I got drenched running from Bethnall Green tube station to the Broadway Bookshop in Hackney, arrived an hour early for the event, and sat dripping into a plate of quinoa and falafel, earwigging a conversation between two guys who wondered whether the waiter was omniscient or omnipresent (I think surly would have been a more appropriate adjective).
The event was organised by Rebekah Lattin-Rawstrone. I read a new short story called If dead fish could blink, which was commissioned for Sheffield Hallam’s annual anthology Matter – out later this year ( it will also feature a new story from Alison MacLeod, and a foreword by Maggie Gee).
Colleen Becker and Melissa Bailey read from novels in progress, which both sounded exciting, and Richard Tyrone Jones read one of the funniest shorts I’ve ever heard – The day everyone in the world’s arseholes disappeared.
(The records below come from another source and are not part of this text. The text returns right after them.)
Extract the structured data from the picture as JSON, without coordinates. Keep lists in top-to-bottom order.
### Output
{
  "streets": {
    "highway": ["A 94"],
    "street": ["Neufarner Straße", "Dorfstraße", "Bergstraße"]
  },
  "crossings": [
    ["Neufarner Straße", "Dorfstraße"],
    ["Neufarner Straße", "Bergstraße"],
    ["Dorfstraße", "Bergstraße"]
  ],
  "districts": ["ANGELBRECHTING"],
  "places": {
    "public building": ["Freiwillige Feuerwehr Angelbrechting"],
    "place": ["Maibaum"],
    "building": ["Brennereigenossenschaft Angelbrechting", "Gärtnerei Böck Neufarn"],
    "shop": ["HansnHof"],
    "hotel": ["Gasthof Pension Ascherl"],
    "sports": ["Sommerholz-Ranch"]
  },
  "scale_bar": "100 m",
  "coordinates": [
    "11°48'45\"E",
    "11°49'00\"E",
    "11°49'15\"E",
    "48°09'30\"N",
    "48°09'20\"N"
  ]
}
I got back to Kings Cross station early and went for a wander round St Pancras – I love St Pancras station. Everything there is so shiny it’s like walking five minutes into the future. I hope though that in the real future, it will be possible to find a pint of Guinness at 11pm, which it wasn’t on Tuesday. I had a chocolate shake instead. In the train on the way home, a girl was singing the opening fanfare of the lion king, just the first four seconds, over and over again. Hakuna Matata.